Resources & Reading list

Jonathan Garton (2015). Moffat’s Trusts Law, Text and Materials. 

Alastair Hudson (2014). Equity and Trusts (part of Palgrave’s Great Debates in Law). 

Watt (2014). Trusts and Equity. 

Pettit (2012). Equity and the Law of Trusts. 

Graham Virgo (2012). The Principles of Equity & Trusts. 

Pearce, Stevens and Barr (2014). The Law of Trusts and Equitable Obligations. 

Hanbury & Martin (2015). Modern Equity. 

Assessment

Formative

Coursework

Summative

MethodPercentage contribution
Essay  (2500 words) 20%
Examination  (3.5 hours) 80%

Repeat

MethodPercentage contribution
Examination  (3.5 hours) 100%

Referral

MethodPercentage contribution
Examination  (3.5 hours) 100%

Repeat Information

Repeat type: Internal & External

Costs

Costs associated with this module

Students are responsible for meeting the cost of essential textbooks, and of producing such essays, assignments, laboratory reports and dissertations as are required to fulfil the academic requirements for each programme of study.
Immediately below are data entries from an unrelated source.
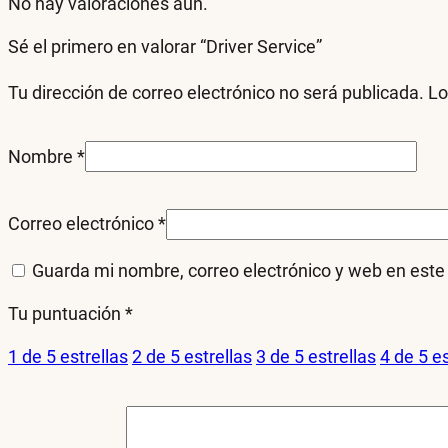
No hay valoraciones aún.
Sé el primero en valorar “Driver Service”
Tu dirección de correo electrónico no será publicada.
Lo
Nombre
*
Correo electrónico
*
Guarda mi nombre, correo electrónico y web en est
Tu puntuación
*
1 de 5 estrellas
2 de 5 estrellas
3 de 5 estrellas
4 de 5 es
In addition to this, students registered for this module typically also have to pay for:

Books and Stationery equipment

Recommended texts for this module may be available in limited supply in the University Library and students may wish to purchase the core/ recommended text as appropriate.

Please also ensure you read the section on additional costs in the University’s Fees, Charges and Expenses Regulations in the University Calendar available at www.calendar.soton.ac.uk.